◆ Selected passage
════════════════
Routine blood tests were normal. The karyotype was 46 XX. 5q35 -. X-rays of the skull, all long bones, foot, and hand confirm our clinical findings. Advanced bone age was clear in the wrist X-ray and metaphysis flare was present.
Weaver syndrome was first described by Dr. David Weaver in 1974. Weaver syndrome is rare. About 30-50 cases have been published in the medical literature. It occurs in both males and females. A numbers of different symptoms occur in Weaver syndrome; however, it primarily results in rapid growth beginning in the prenatal period and continuing through the toddler years and into the elementary school years. It is a syndrome of overgrowth of prenatal onset, advanced bone age, retarded psychomotor development, widened distal long bones, camptodactyly, pes cavus and distinctive craniofacial appearance marked by large ears, broad forehead, hypertelorism, and long philtrum. Other features included psychomotor delay, looseness of skin, pes cavus and hernias. Weaver syndrome is considered a variant of the Marshall-Smith syndrome but, according to some authors, these are separate entities that share some common features, including abnormal bone maturation, accelerated growth, and delayed development, but differ in their craniofacial dysmorphism. Widened middle and proximal phalanges, failure to thrive, craniofacial abnormalities (small face, prominent eyes, blue sclera, flat nose with anteverted nares, choanal atresia, and glossoptosis), respiratory disorders, hypertrichosis, and early death uniquely characterize the Marshall-Smith syndrome. A syndrome marked by symptoms similar to those in the Weaver syndrome, with hyperprogesteronemia and maternal luteoma and one with cleft lip, accessory nipples, pectus excavatum, bifid xiphoid process, abnormal vertebral bodies, and inflexible right thumb are referred to as the Weaver-like syndrome. Weaver syndrome is, for the most part, a sporadic condition, meaning that a child affected by it did not inherit it from a parent. In a very few families, autosomal-dominant inheritance has been reported, which means that both a parent and his/her child is affected by the Weaver syndrome. The cause of Weaver syndrome is not known and the gene(s) that is involved in it has not been identified. Quite recently, a number of children have been described with features of both Weaver syndrome and neurofibromatosis, raising the possibility of a contiguous gene syndrome on chromosome 17 resulting in both conditions due to a deletion of a small piece of DNA containing the genes for both disorders. No molecular explanation for this cooccurrence has been found but should become clear in the next few years.
════════════════
Excerpts from a dataset

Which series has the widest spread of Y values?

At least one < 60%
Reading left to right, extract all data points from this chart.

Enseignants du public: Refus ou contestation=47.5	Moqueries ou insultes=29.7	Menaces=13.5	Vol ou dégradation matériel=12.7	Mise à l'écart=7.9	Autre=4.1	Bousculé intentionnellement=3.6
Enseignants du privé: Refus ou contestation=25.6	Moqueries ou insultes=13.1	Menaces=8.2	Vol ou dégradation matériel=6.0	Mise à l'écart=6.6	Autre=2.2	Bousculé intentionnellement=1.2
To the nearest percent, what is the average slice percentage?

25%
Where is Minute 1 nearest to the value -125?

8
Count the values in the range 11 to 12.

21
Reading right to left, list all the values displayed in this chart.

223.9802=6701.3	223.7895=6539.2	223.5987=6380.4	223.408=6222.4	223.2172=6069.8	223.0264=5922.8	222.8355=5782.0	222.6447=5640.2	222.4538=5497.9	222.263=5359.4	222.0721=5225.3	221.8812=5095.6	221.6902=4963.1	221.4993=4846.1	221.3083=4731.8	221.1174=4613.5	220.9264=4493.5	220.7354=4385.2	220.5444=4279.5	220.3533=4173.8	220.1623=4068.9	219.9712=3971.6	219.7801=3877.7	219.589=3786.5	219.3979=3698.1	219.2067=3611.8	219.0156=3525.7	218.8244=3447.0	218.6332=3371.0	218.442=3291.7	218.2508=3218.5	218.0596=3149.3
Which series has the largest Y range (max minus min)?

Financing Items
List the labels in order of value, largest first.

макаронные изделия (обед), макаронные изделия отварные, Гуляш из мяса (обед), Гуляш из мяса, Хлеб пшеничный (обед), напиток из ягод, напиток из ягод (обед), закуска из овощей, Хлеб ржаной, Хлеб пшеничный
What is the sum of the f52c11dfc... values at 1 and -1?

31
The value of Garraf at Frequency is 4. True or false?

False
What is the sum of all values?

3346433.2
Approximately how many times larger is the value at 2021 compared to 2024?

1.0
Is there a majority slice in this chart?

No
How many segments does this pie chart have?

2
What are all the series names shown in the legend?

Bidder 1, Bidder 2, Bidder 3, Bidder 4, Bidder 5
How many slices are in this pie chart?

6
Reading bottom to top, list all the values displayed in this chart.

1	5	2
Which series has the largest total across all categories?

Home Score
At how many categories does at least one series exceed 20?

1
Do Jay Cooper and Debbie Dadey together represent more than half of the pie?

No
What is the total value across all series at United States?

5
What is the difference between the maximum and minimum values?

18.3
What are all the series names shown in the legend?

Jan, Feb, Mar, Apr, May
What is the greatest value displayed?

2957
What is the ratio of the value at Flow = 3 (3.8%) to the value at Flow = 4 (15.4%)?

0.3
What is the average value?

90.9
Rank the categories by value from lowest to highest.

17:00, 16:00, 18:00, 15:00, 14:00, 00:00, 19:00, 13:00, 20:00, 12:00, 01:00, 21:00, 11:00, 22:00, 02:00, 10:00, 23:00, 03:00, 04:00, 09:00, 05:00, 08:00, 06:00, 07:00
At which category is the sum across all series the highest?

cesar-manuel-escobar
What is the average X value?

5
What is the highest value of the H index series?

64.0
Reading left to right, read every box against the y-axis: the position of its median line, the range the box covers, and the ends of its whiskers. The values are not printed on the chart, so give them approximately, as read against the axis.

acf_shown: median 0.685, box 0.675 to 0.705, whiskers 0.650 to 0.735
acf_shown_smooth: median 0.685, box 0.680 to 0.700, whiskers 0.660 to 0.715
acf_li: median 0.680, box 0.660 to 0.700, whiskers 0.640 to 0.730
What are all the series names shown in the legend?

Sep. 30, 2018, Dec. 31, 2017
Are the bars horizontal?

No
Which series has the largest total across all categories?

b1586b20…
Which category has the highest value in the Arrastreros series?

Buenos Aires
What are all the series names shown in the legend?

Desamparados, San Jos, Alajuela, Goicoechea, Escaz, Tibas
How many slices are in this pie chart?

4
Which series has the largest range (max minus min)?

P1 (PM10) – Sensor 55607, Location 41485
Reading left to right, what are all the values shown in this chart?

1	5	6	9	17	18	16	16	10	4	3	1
════════════════
◆ Activities
A: According to the Weaver syndrome passage, in what year was the syndrome first described?
B: Say whether each statement agrees with the Weaver syndrome passage: (i) Weaver syndrome occurs only in males. (ii) The gene involved in Weaver syndrome has been identified. (iii) Advanced bone age was seen in the wrist X-ray.
The items have nothing to do with this.

◆ Responses per task
A: 1974

B:
(i) No: "It occurs in both males and females."
(ii) No: "the gene(s) that is involved in it has not been identified."
(iii) Yes: "Advanced bone age was clear in the wrist X-ray"